Propolis was used to determine whether this screening system is sensitive enough to identify the effective substance from a natural extracted mixture. The results showed that propolis increased the fluorescence of pIκB–EGFP-transfected cells compared to negative control groups. Different kinds of propolis were extracted by 80% ethanol, and the results showed that the effective substance for inhibiting the IκB degradation is favorable in ethanol (Figure ). The previous evidences revealed that the effective substance should be caffeic acid phenethyl ester which is hydrophobic and can inhibit NF-κB activity [21
]. In addition, red propolis or green propolis was harvested respectively in winter or summer, and the results also showed different propolises harvested in different seasons have different activities to inhibit the IκB degradation (Figure ). Propolis is the product after bees harvested the resin from the tree, and different seasons would affect what kind of tree resin was harvested by the bee. Thus, the propolises have different activities to IκB degradation that is reasonable. This study showed that this assay could determine the activity of natural product for IκB degradation.

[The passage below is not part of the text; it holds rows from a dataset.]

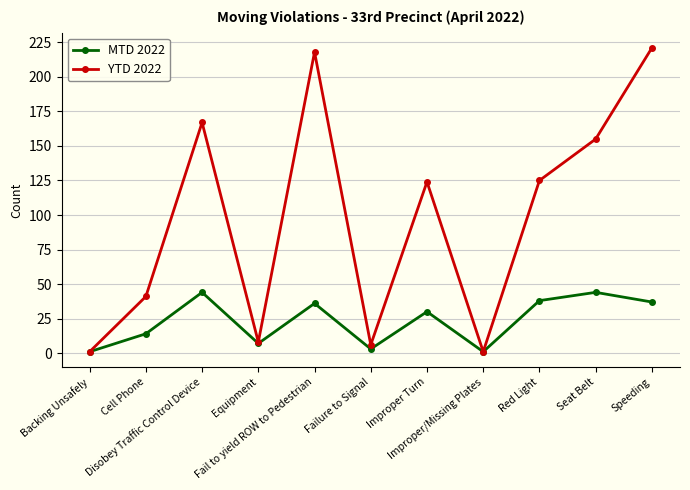

Does the chart display data point markers on the line(s)?

Yes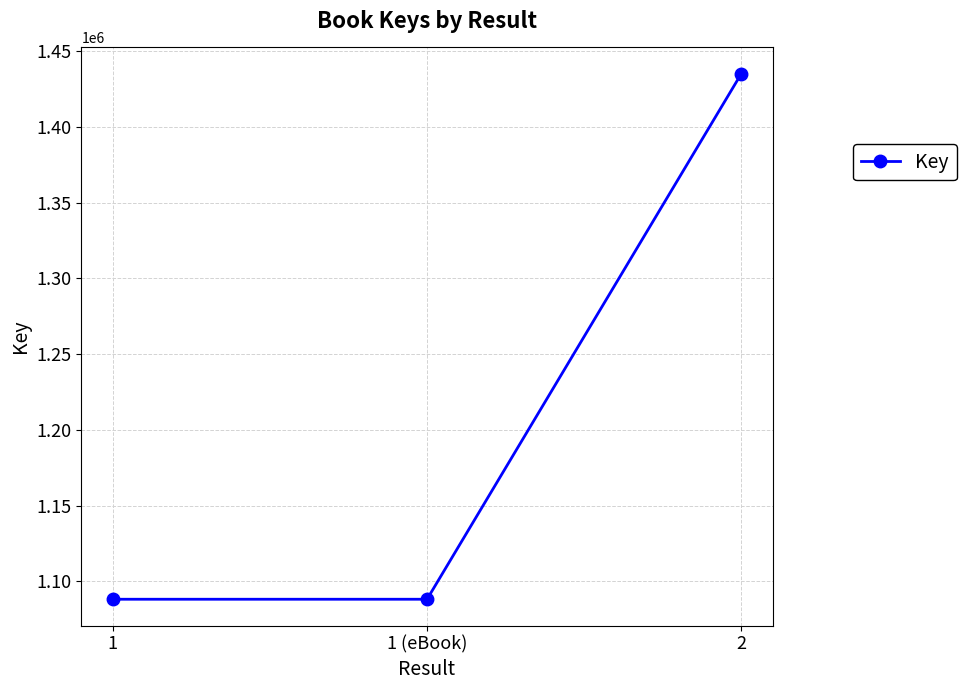

What is the value of the 1st point from the left?

1088279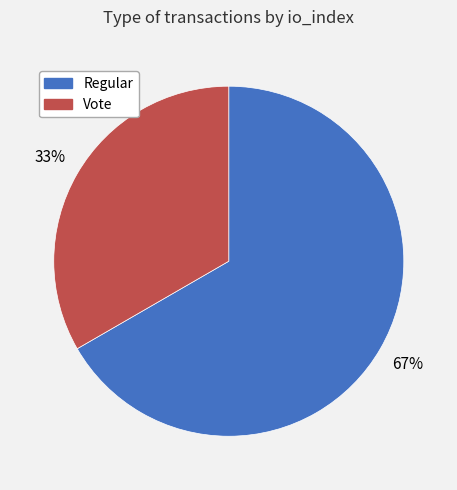

To the nearest percent, what is the combined percentage of Vote and Regular?

100%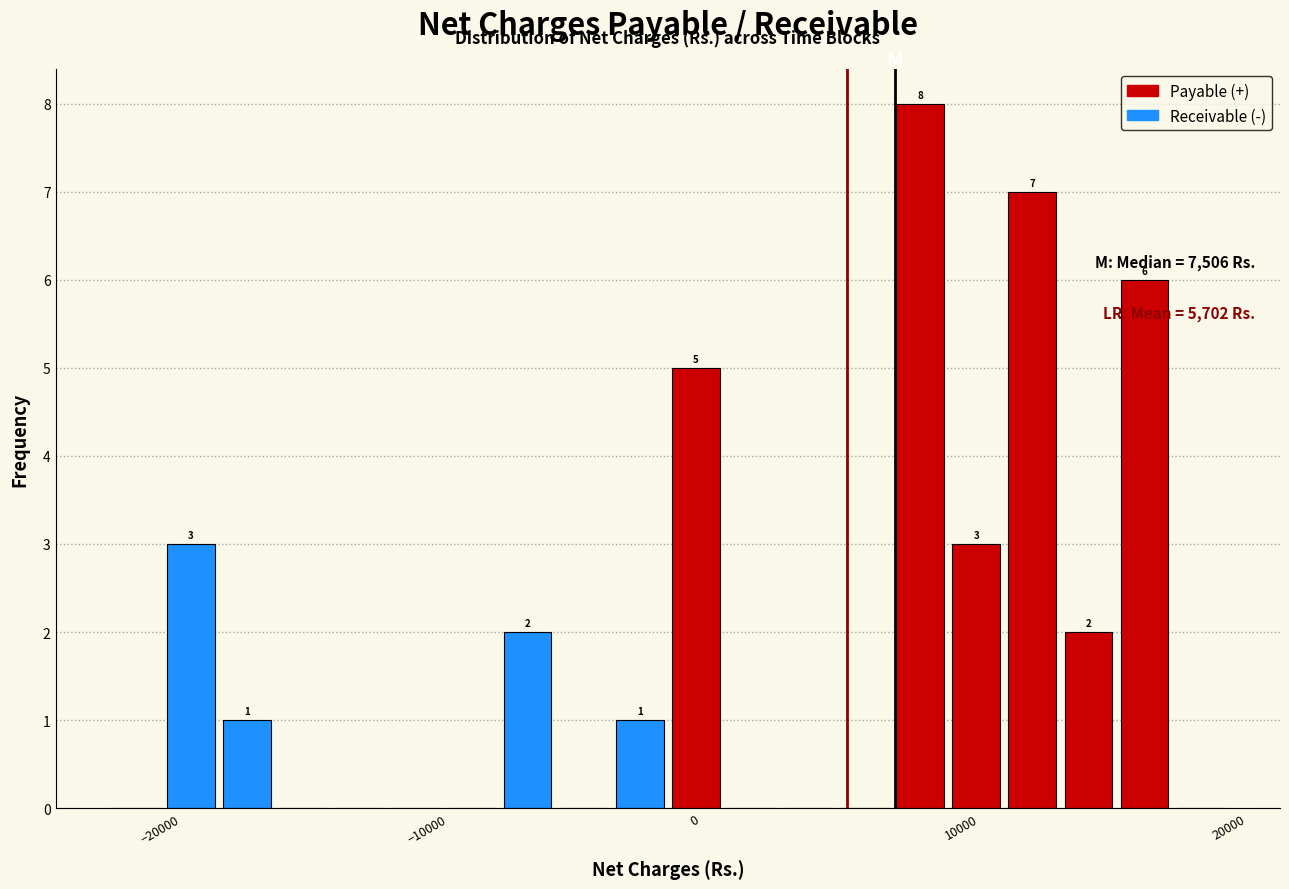

Read against the x-axis, roughly where is the centre of the tallest bar?

8000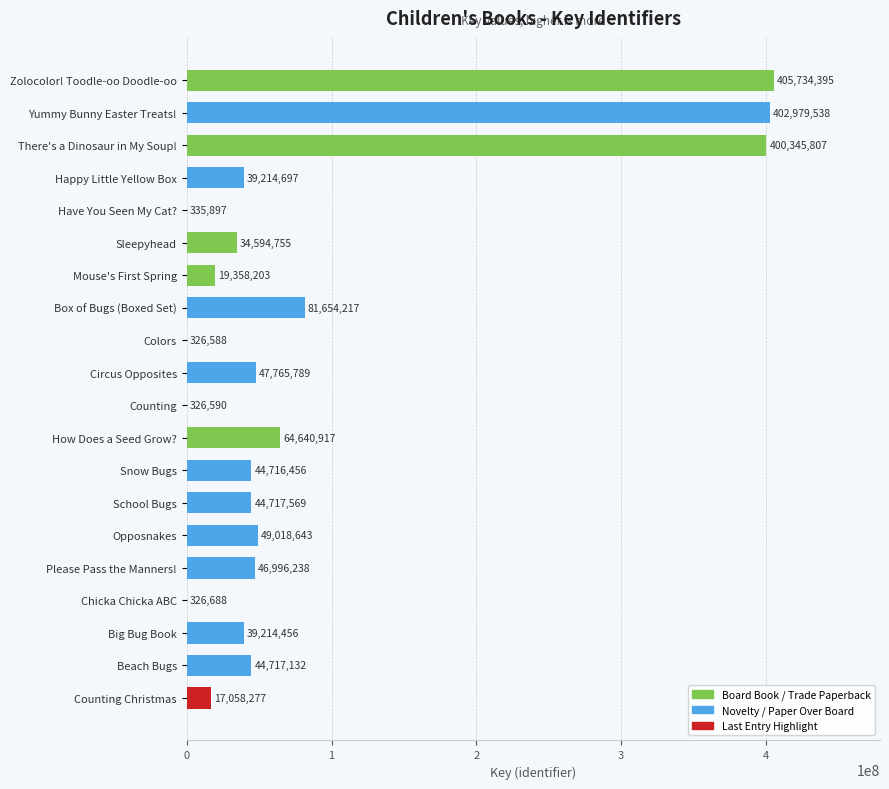

What is the average value?

89202143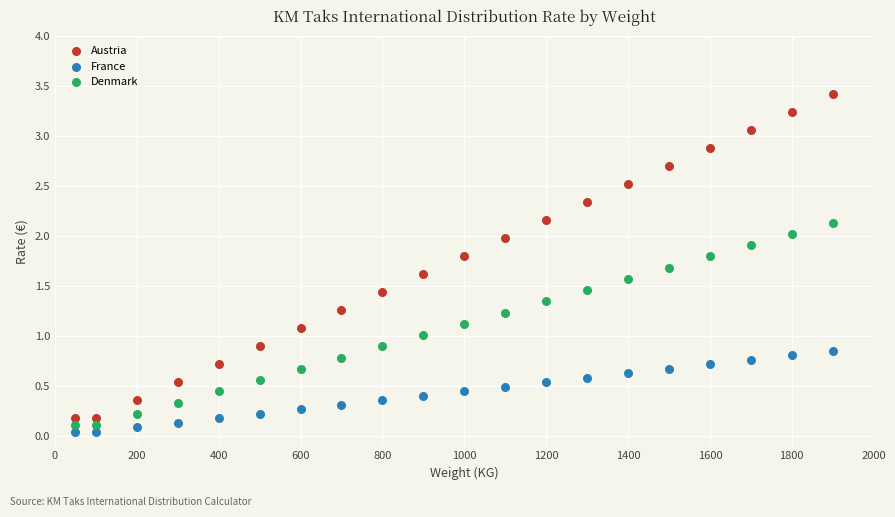

What is the X range (max minus min) for the scatter plot?

1850.0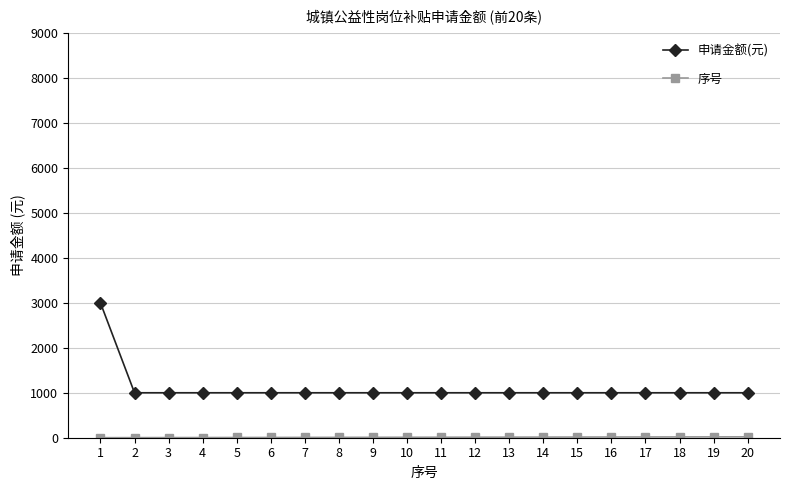

The value of 申请金额(元) at 7 is 1506. True or false?

False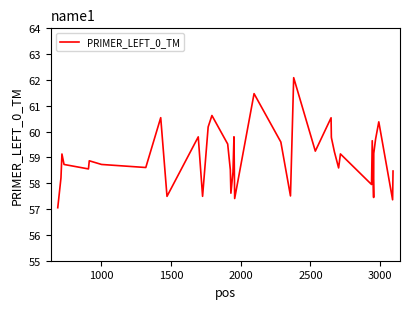

What is the difference between the maximum and minimum values?

5.0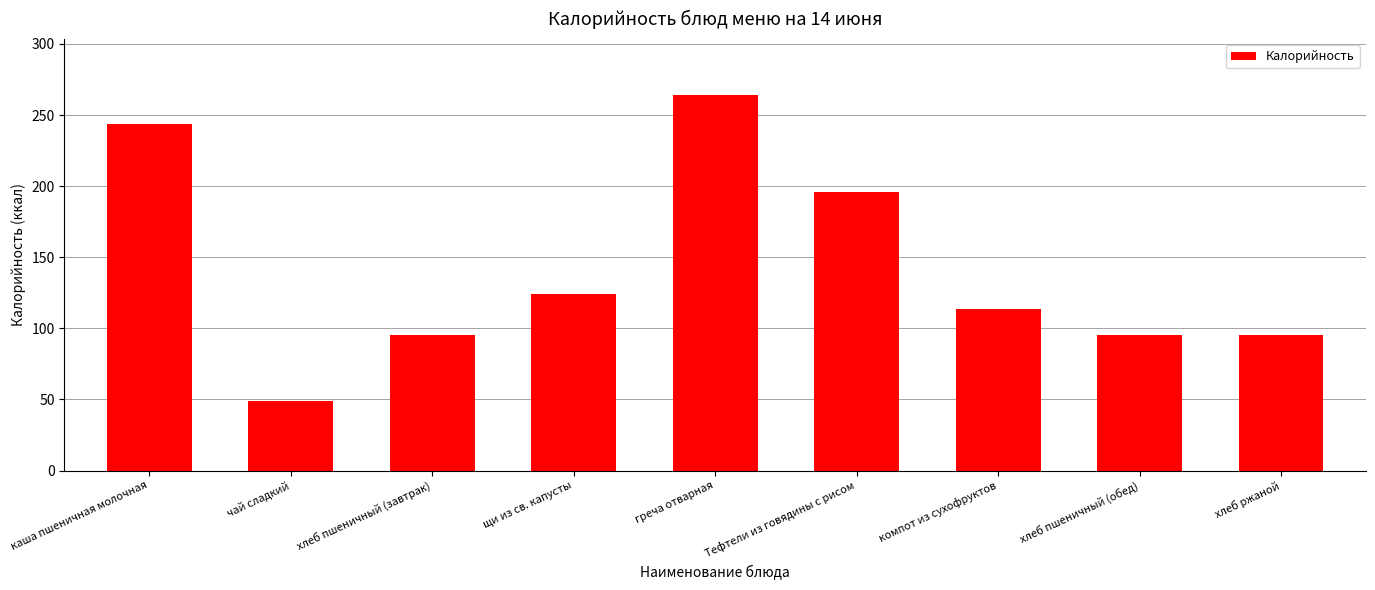

What is the difference between the values at хлеб пшеничный (обед) and греча отварная?

168.6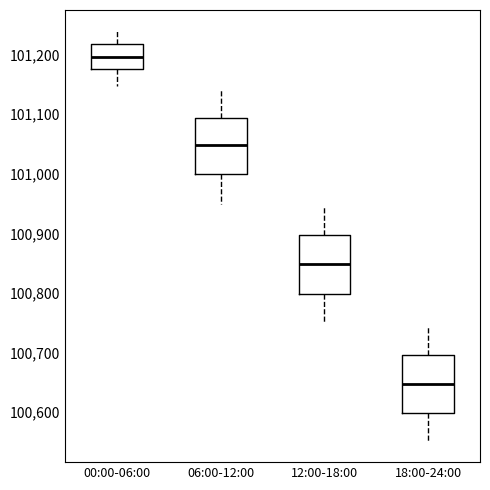

Which box's median line is the lowest?

18:00-24:00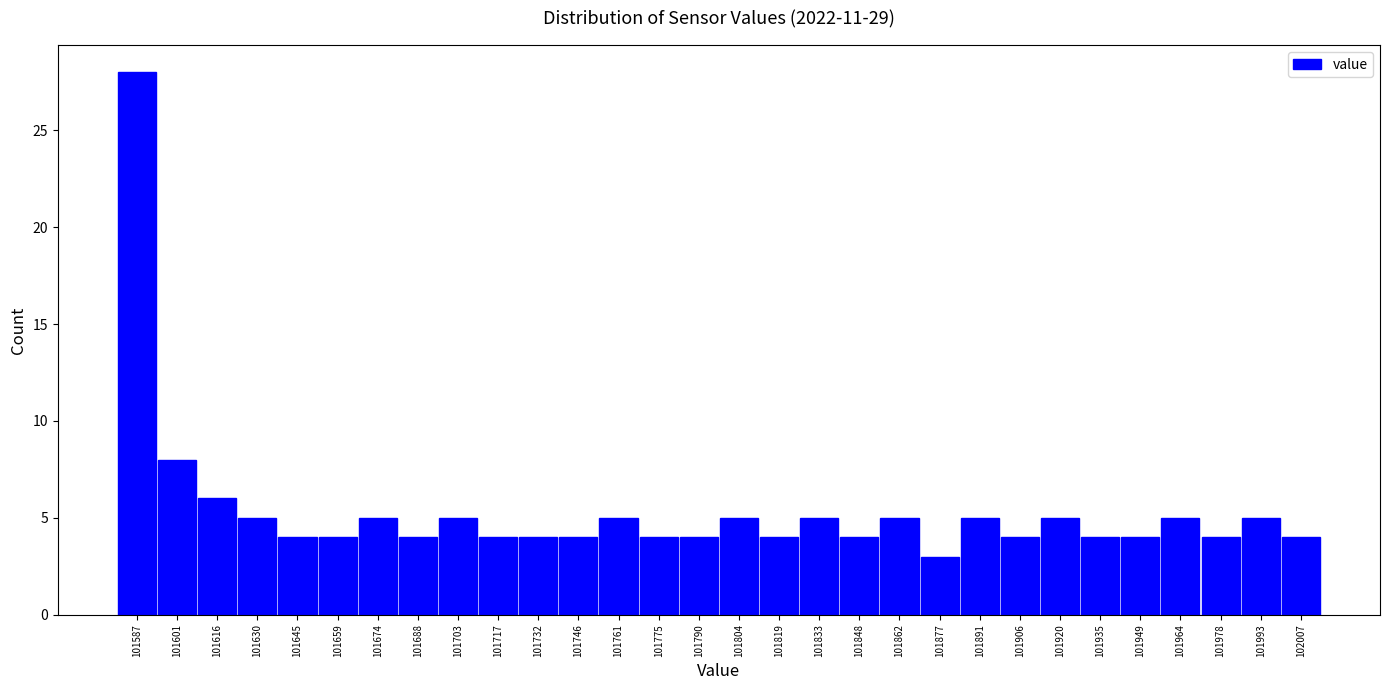

Reading left to right, list every bar in this chart as the range it spans on the x-axis followed by its height. Neither the bar edges nor the heights are printed on the chart, so give them approximately, as read against the axes.

101580 to 101594: 28
101594 to 101610: 8
101610 to 101624: 6
101624 to 101638: 5
101638 to 101652: 4
101652 to 101668: 4
101668 to 101682: 5
101682 to 101696: 4
101696 to 101710: 5
101710 to 101726: 4
101726 to 101740: 4
101740 to 101754: 4
101754 to 101768: 5
101768 to 101784: 4
101784 to 101798: 4
101798 to 101812: 5
101812 to 101826: 4
101826 to 101842: 5
101842 to 101856: 4
101856 to 101870: 5
101870 to 101884: 3
101884 to 101900: 5
101900 to 101914: 4
101914 to 101928: 5
101928 to 101942: 4
101942 to 101958: 4
101958 to 101972: 5
101972 to 101986: 4
101986 to 102000: 5
102000 to 102016: 4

In this study, an assay was established to monitor the activities of substances for IκB degradation in the cell. The results showed that the assay could be applied to pure chemical and natural mixture. After selection by this assay, the chosen candidate exactly has the ability to cause the change in the NF-κB activity via regulating the IκB and further regulate the expression related with NF-κB. Therefore, the system may provide a good method to develop a new drug for certain diseases that are related to NF-κB activities such as inflammation and cancer.